There is a barrier between us, a barrier that keeps words in my mouth as if they were bullets or as dangerous as. Sometimes, while on duty guarding my side of the border, I slip and accidentally fire my gun over the wall. Then I wait. Did I hit someone? Will they fire back? Dios mío, I'm going to be shot.

The last time she stopped talking to me I was home for winter break, sophomore year. My family had played Yahtzee! while I was at work that night. The game was still out on the kitchen table. There were cold cuts in the fridge so I made myself a sandwich for work in the morning. I knew I would forget it if I didn't leave a note for myself, so I looked around for a piece of paper. On the table I found the thick pad of Yahtzee! scorecards and ripped one off. I wrote, "take lunch" on the blank side in marker and taped it to the fridge. My mother was in the kitchen too. "What's wrong with you!" she screamed at me. "You selfish bitch, you ruined it! Why would you ruin a perfectly good scorecard!"
She didn't walk to me for the rest of the week. At twenty years old I did not apologize. I did not sit outside her bedroom door all night, crying and hoping she would acknowledge my wailing, acknowledge my existence and talk to me. I stopped all that halfway through high school, when at some point on my journey to maturity I realized that it wasn't my fault.
My mother was sick. She couldn't recognize it and my father refused to accept it. But I realized it when my father told me that just after I was born, he left her. I was 16 when he told me. She had become catatonic. She cried all the time, hardly ever moving from her bed. It lasted longer than any postpartum depression, and eventually my father just left. He couldn't take it anymore. "She's crazy," he said. "She's gotten increasingly better over the years, but she's crazy. You know. The only reason I came back was because I know if I didn't that you'd die. And so would she! She's lay in that goddamn bed 'til you both starved to death! Crazy woman."

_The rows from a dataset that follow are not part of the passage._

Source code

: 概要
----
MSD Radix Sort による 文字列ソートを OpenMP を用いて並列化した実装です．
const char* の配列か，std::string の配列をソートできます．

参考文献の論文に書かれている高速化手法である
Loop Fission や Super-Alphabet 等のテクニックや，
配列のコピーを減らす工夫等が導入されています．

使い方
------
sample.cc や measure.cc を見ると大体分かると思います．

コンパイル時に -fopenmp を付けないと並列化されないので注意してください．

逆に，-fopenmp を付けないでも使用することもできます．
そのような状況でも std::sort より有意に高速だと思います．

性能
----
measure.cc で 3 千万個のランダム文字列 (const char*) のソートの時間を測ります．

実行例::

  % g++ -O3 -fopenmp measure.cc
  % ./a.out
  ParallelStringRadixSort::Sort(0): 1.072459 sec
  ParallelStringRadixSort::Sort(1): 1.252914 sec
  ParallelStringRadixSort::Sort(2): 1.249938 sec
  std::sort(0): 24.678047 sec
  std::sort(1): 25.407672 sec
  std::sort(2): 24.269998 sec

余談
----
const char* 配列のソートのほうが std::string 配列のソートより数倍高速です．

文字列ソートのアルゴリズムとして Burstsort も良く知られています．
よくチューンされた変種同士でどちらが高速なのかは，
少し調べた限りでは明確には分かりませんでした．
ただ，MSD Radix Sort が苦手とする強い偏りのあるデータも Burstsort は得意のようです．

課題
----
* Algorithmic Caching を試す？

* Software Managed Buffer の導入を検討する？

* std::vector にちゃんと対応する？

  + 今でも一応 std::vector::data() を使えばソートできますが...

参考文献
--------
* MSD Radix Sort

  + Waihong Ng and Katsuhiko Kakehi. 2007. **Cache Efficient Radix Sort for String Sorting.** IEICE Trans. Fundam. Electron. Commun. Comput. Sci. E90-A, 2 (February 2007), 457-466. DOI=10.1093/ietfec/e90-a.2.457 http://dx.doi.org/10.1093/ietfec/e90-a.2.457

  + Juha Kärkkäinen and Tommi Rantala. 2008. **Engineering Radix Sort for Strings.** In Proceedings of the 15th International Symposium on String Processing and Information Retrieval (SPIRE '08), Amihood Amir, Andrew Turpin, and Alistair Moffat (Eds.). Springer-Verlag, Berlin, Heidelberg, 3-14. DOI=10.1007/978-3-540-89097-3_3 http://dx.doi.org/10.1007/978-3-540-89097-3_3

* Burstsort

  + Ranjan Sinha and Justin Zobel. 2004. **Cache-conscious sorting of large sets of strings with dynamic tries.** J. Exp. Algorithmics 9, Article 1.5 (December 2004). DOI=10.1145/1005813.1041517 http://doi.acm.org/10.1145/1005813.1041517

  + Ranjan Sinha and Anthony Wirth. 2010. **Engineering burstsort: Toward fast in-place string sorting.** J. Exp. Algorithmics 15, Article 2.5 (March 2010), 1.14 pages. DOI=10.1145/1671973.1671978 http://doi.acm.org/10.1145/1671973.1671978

Crazy. What did that mean? If only he cared enough to understand what he even meant... crazy. Why didn't she get help?

I still talk to my mother hesitantly; the barrier holds strong. I still hold back anything of importance. I don't apologize, but tip toe around her as if she were made of glass, or as if she were a landmine, or my mouth was a loaded gun. I believe that barrier between us has kept her from being a real mother. She is a mother and I am her daughter only at surface level. Our relationship never reaches any deeper.

I came to understand that not only does the wall betwixt us keep my thoughts, my feelings, my words inside me, but it also does the same to her. She does not talk about her feelings, her fears, her anything! Not to me, not to anyone. She does not talk, period, when she needs to the most. It's not her fault, I don't think. It's not my fault either. But she has put up the wall because she... not exactly does not want to talk about it, but she can't. She has repressed her emotions for too long. It's not me that she denies exists when she stops talking; it's her own emotions.